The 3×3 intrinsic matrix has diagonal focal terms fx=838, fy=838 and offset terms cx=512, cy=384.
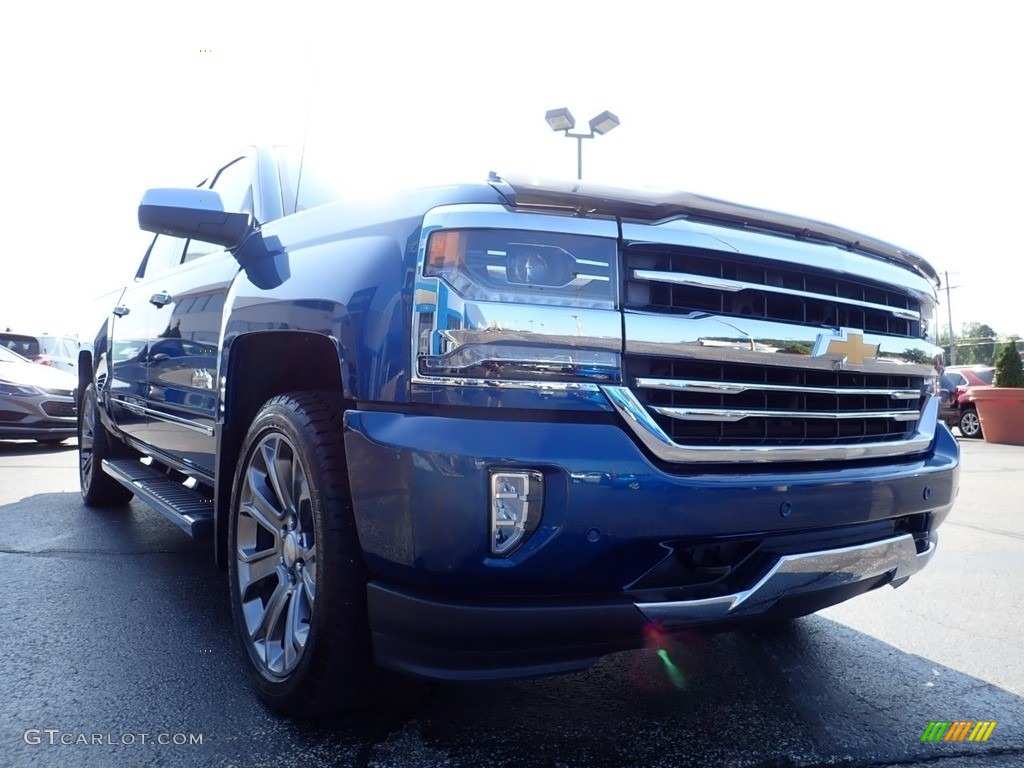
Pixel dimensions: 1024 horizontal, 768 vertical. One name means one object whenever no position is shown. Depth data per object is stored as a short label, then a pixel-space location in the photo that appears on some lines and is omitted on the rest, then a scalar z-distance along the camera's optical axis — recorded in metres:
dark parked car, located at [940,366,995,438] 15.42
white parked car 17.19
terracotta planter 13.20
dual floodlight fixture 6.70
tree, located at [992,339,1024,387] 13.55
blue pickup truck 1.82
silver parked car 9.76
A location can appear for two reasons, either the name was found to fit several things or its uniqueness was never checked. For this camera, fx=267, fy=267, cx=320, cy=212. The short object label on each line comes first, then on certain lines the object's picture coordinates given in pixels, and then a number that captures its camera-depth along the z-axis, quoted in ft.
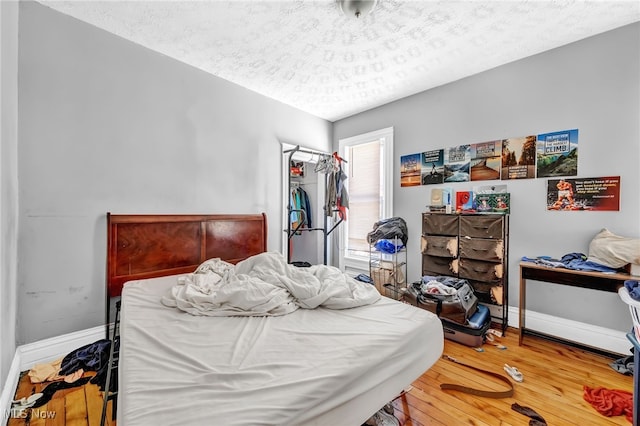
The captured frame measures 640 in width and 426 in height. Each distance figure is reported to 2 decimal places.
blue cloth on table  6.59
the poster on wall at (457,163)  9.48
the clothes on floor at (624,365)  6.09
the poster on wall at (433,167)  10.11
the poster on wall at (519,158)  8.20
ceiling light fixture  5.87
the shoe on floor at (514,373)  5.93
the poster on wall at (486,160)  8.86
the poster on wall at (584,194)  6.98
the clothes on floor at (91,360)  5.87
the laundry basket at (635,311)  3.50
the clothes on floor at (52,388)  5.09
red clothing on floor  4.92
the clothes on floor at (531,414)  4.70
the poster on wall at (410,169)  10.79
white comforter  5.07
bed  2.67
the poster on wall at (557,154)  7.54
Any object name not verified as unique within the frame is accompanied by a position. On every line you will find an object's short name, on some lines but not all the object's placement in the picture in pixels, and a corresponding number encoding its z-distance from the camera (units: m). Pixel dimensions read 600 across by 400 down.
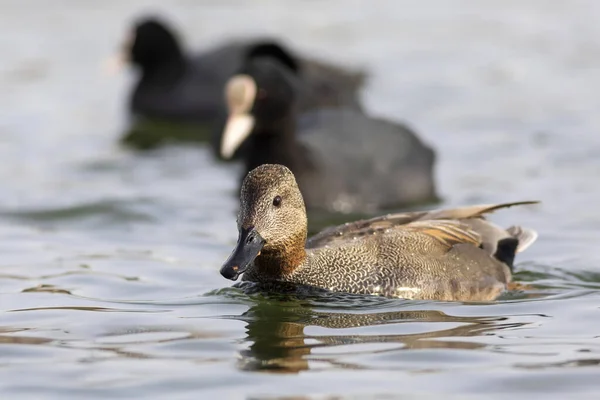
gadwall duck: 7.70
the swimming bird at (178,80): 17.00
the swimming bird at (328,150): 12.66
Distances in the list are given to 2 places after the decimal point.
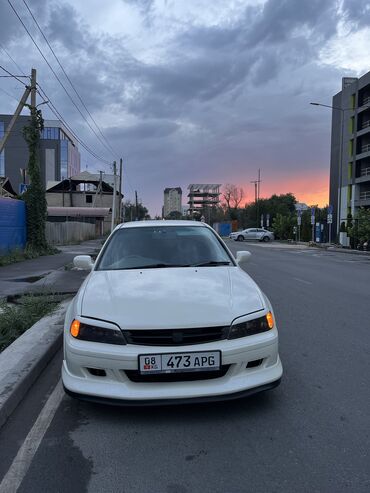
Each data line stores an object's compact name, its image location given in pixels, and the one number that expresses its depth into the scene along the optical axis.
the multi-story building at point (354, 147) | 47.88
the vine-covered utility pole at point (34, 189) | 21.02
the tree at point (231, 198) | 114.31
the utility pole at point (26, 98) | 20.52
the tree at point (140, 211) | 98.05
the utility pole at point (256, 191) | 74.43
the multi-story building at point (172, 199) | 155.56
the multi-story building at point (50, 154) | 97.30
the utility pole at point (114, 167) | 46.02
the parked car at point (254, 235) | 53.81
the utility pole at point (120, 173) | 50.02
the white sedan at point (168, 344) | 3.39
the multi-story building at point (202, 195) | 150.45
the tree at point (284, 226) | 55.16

··········

TASK TO CARRY OUT: Please copy the data above exactly; the pictures do not belong in the copy.

THE ANSWER:
The 3×3 intrinsic matrix has diagonal focal terms fx=838, fy=838 and offset terms cx=512, cy=384.
Pixel dimensions: 1024 horizontal, 768 vertical. One name means one object whenever no position is shown. Depth data per object is stored as a short label, then a pixel-space location in the photo that appears on some lines and is omitted on the rest, then a scalar z-distance along the camera's optical axis — recorded in metres:
dark parked car, located at [940,366,995,438] 15.42
white parked car 17.19
terracotta planter 13.20
dual floodlight fixture 6.70
tree, located at [992,339,1024,387] 13.55
blue pickup truck 1.82
silver parked car 9.76
A location can appear for two reasons, either the name was found to fit several things or its uniqueness was never checked. For this camera, fx=267, fy=267, cx=320, cy=212. The short object label on each line comes first, then on certain lines the object's picture coordinates given in pixels, and then a number that captures its camera-depth along the z-axis, quoted in ft.
The captured frame measures 640 in width and 426 in height. Each distance figure is reported to 2 decimal places.
blue cloth on table  6.59
the poster on wall at (457,163)  9.48
the clothes on floor at (624,365)  6.09
the poster on wall at (433,167)  10.11
the poster on wall at (519,158)  8.20
ceiling light fixture  5.87
the shoe on floor at (514,373)  5.93
the poster on wall at (486,160)  8.86
the poster on wall at (584,194)  6.98
the clothes on floor at (91,360)  5.87
the laundry basket at (635,311)  3.50
the clothes on floor at (52,388)  5.09
red clothing on floor  4.92
the clothes on floor at (531,414)  4.70
the poster on wall at (410,169)  10.79
white comforter  5.07
bed  2.67
the poster on wall at (557,154)  7.54
Any object name not verified as unique within the frame is accompanied by a position. On every line you will find an object's short name, on some lines but not all the object's placement in the picture in pixels, and a corresponding number encoding its z-distance from the camera (units: m). Pixel dimensions read 600 across by 400 down.
gadwall duck: 7.70
the swimming bird at (178,80): 17.00
the swimming bird at (328,150): 12.66
Distances in the list are given to 2 places after the decimal point.
Each data line stores an object's compact name, its image location given in pixels, and the one number that expresses its depth into the scene along the optical axis.
the multi-story building at point (354, 147) | 47.88
the vine-covered utility pole at point (34, 189) | 21.02
the tree at point (231, 198) | 114.31
the utility pole at point (26, 98) | 20.52
the tree at point (140, 211) | 98.05
the utility pole at point (256, 191) | 74.43
the multi-story building at point (172, 199) | 155.56
the multi-story building at point (50, 154) | 97.30
the utility pole at point (114, 167) | 46.02
the parked car at point (254, 235) | 53.81
the utility pole at point (120, 173) | 50.02
the white sedan at point (168, 344) | 3.39
the multi-story building at point (202, 195) | 150.45
the tree at point (284, 226) | 55.16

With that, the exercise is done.